Kael scoffed. “Nah. Guild’s not touching it. Too much effort for too little return. Apparently, the nest is old, deep. Most of the stones from those things are… degraded. Not worth the risk of getting lost in the muck for a few measly fragments.”
“So, they’re just going to let it fester?” Lena asked, a hint of desperation in her tone. “You know what happens when those things get too big. They’ll start pushing out, into the street. More Smog, more disease.”
“Not *our* problem,” Kael shrugged. “Let the slum rats deal with it. Guild says if a brave F-Rank wants to risk it, they can have whatever they find. But no Guild support, no hazard pay, nothing. Just the stones.”
Manuel’s heart began to pound, a frantic rhythm against his ribs. Degraded stones. Low value. Not worth the Guild’s time. But for him, an F-Rank, a *no-rank* by the Awakener Guild’s stringent standards, it could be everything. A single Rat King, even a small one, could hold hundreds of stones. A nest… a nest could be thousands. Enough to make a dent, a *real* dent, in that astronomical 100,000.
The thought was both terrifying and exhilarating. He’d never ventured into the deeper parts of the sewers, not since the major cave-ins a few years back. They were notorious for mutated creatures, not just rats, but things that had adapted to the toxic runoff and forgotten horrors. People went in; few came out whole.
He finished his sorting, securing his meager earnings for the day. As he walked home, the city felt heavier, the air thicker with both smog and a growing sense of dread.
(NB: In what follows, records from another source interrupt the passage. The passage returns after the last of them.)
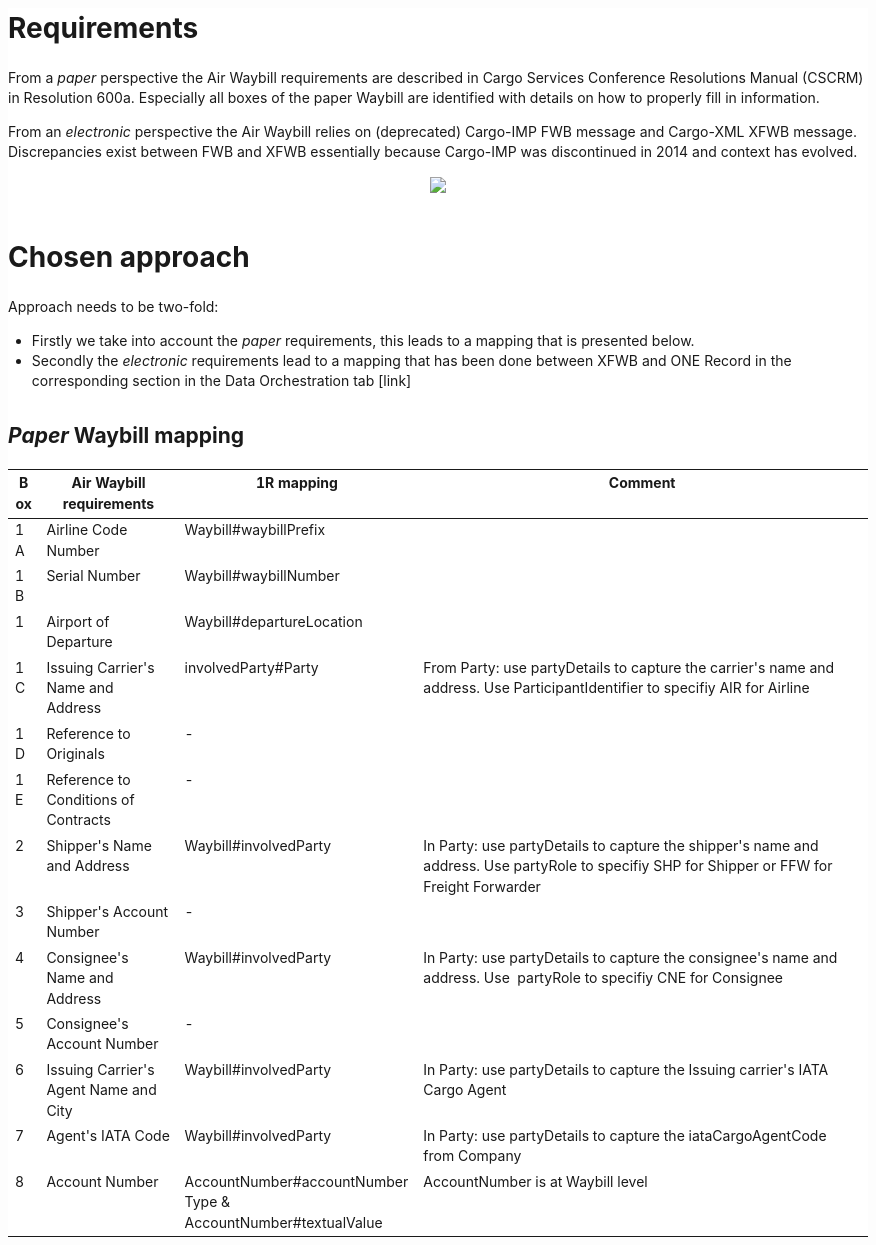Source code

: # Requirements
From a *paper* perspective the Air Waybill requirements are described in Cargo Services Conference Resolutions Manual (CSCRM) in Resolution 600a. Especially all boxes of the paper Waybill are identified with details on how to properly fill in information.

From an *electronic* perspective the Air Waybill relies on (deprecated) Cargo-IMP FWB message and Cargo-XML XFWB message. Discrepancies exist between FWB and XFWB essentially because Cargo-IMP was discontinued in 2014 and context has evolved.

 <p align="center">
<img src="https://user-images.githubusercontent.com/58464775/161540275-fd1d910c-4c5e-420c-a47a-be118ee1ab2e.png"></p>


# Chosen approach
Approach needs to be two-fold:
- Firstly we take into account the *paper* requirements, this leads to a mapping that is presented below.
- Secondly the *electronic* requirements lead to a mapping that has been done between XFWB and ONE Record in the corresponding section in the Data Orchestration tab [link]  

## *Paper* Waybill mapping

| Box     | Air Waybill requirements                         | 1R mapping                                                                | Comment                                                                                                                                                                      |
| ------- | ------------------------------------------------ | ------------------------------------------------------------------------- | ---------------------------------------------------------------------------------------------------------------------------------------------------------------------------- |
| 1A      | Airline Code Number                              | Waybill#waybillPrefix                                                     |                                                                                                                                                                              |
| 1B      | Serial Number                                    | Waybill#waybillNumber                                                     |                                                                                                                                                                              |
| 1       | Airport of Departure                             | Waybill#departureLocation                                                 |                                                                                                                                                                              |
| 1C      | Issuing Carrier's Name and Address               | involvedParty#Party                                                       | From Party: use partyDetails to capture the carrier's name and address. Use ParticipantIdentifier to specifiy AIR for Airline                                                |
| 1D      | Reference to Originals                           | \-                                                                        |                                                                                                                                                                              |
| 1E      | Reference to Conditions of Contracts             | \-                                                                        |                                                                                                                                                                              |
| 2       | Shipper's Name and Address                       | Waybill#involvedParty                                                     | In Party: use partyDetails to capture the shipper's name and address. Use partyRole to specifiy SHP for Shipper or FFW for Freight Forwarder                                 |
| 3       | Shipper's Account Number                         | \-                                                                        |                                                                                                                                                                              |
| 4       | Consignee's Name and Address                     | Waybill#involvedParty                                                     | In Party: use partyDetails to capture the consignee's name and address. Use  partyRole to specifiy CNE for Consignee                                                         |
| 5       | Consignee's Account Number                       | \-                                                                        |                                                                                                                                                                              |
| 6       | Issuing Carrier's Agent Name and City            | Waybill#involvedParty                                                     | In Party: use partyDetails to capture the Issuing carrier's IATA Cargo Agent                                                                                                 |
| 7       | Agent's IATA Code                                | Waybill#involvedParty                                                     | In Party: use partyDetails to capture the iataCargoAgentCode from Company                                                                                                    |
| 8       | Account Number                                   | AccountNumber#accountNumberType & AccountNumber#textualValue                                                                        | AccountNumber is at Waybill level                                                                                                                                                                             |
He passed by a boarded-up pawn shop, its grimy window reflecting his gaunt face. His eyes caught on a glint of metal inside – a heavy-duty crowbar, meant for construction, not combat. It wasn't much, but it was something.
He bought it with a fraction of his day's earnings, the transaction quick and cold. The weight of the metal in his hand felt alien, yet strangely comforting. He gripped it, imagining the swing, the impact. It was a crude weapon, but he was a crude fighter. He’d learned to survive with his bare hands and sheer will, but a crowbar offered leverage, reach. It offered a chance.
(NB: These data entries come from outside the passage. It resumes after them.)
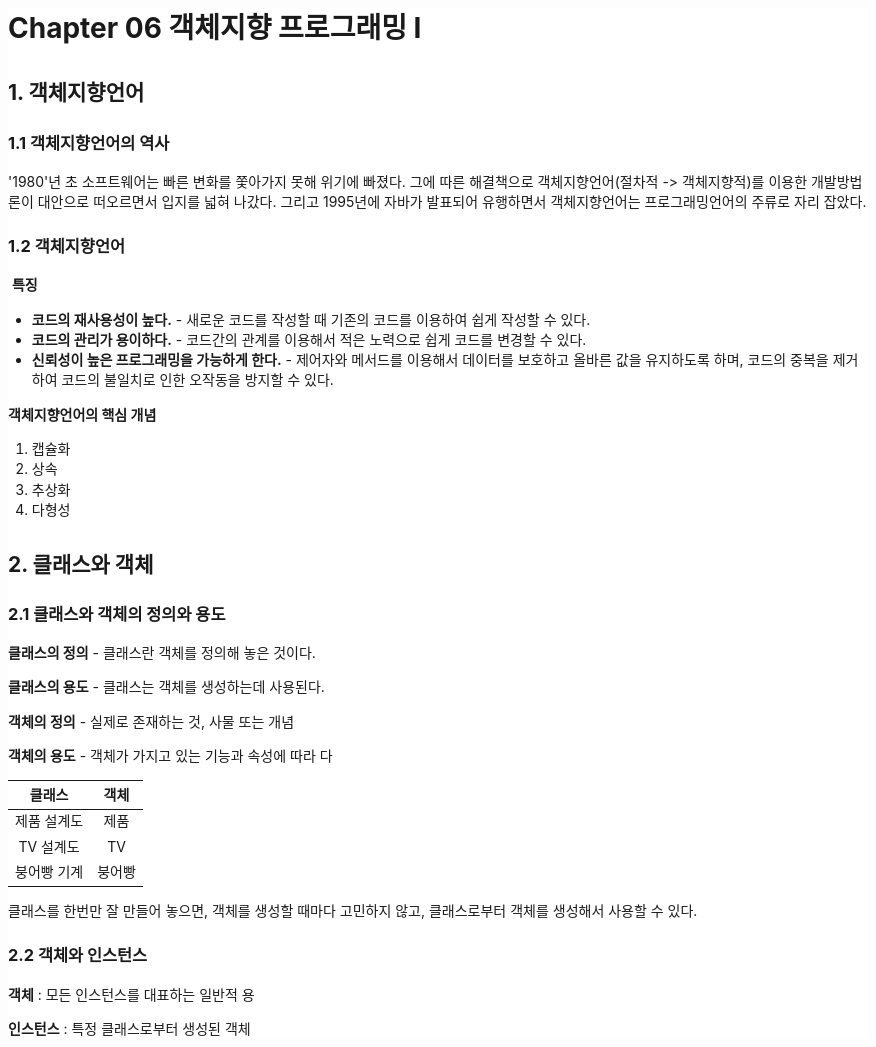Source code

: # Chapter 06 객체지향 프로그래밍 I

## 1. 객체지향언어

### 1.1 객체지향언어의 역사

'1980'년 초 소프트웨어는 빠른 변화를 쫓아가지 못해 위기에 빠졌다. 그에 따른 해결책으로 객체지향언어(절차적 -> 객체지향적)를 이용한 개발방법론이 대안으로 떠오르면서 입지를 넓혀 나갔다. 그리고 1995년에 자바가 발표되어 유행하면서 객체지향언어는 프로그래밍언어의 주류로 자리 잡았다.

### 1.2 객체지향언어

​	**특징**

- **코드의 재사용성이 높다.** - 새로운 코드를 작성할 때 기존의 코드를 이용하여 쉽게 작성할 수 있다.
- **코드의 관리가 용이하다.** - 코드간의 관계를 이용해서 적은 노력으로 쉽게 코드를 변경할 수 있다.
- **신뢰성이 높은 프로그래밍을 가능하게 한다.** - 제어자와 메서드를 이용해서 데이터를 보호하고 올바른 값을 유지하도록 하며, 코드의 중복을 제거하여 코드의 불일치로 인한 오작동을 방지할 수 있다.

**객체지향언어의 핵심 개념**

1. 캡슐화 
2. 상속
3. 추상화
4. 다형성

## 2. 클래스와 객체

### 2.1 클래스와 객체의 정의와 용도

**클래스의 정의** - 클래스란 객체를 정의해 놓은 것이다.

**클래스의 용도** - 클래스는 객체를 생성하는데 사용된다.

**객체의 정의** - 실제로 존재하는 것, 사물 또는 개념

**객체의 용도** - 객체가 가지고 있는 기능과 속성에 따라 다

|   클래스    |  객체  |
| :---------: | :----: |
| 제품 설계도 |  제품  |
|  TV 설계도  |   TV   |
| 붕어빵 기계 | 붕어빵 |

클래스를 한번만 잘 만들어 놓으면, 객체를 생성할 때마다 고민하지 않고, 클래스로부터 객체를 생성해서 사용할 수 있다.

### 2.2 객체와 인스턴스

**객체** : 모든 인스턴스를 대표하는 일반적 용

**인스턴스** : 특정 클래스로부터 생성된 객체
That night, Mira’s coughing fits were longer, shallower. He watched her sleep, her small chest rattling with each breath. The red sky outside cast a hellish glow through the grimy window of their shared room. He couldn’t wait for another year of scraping together fragments. He couldn't.
He looked at the crowbar lying by his bed, its blunt steel reflecting the distant, dying glow of the city. Tomorrow, he wouldn't be sorting carcasses. Tomorrow, he would hunt. He would descend into the hidden depths, not for the Guild, not for prestige, but for Mira. For a world he refused to let die.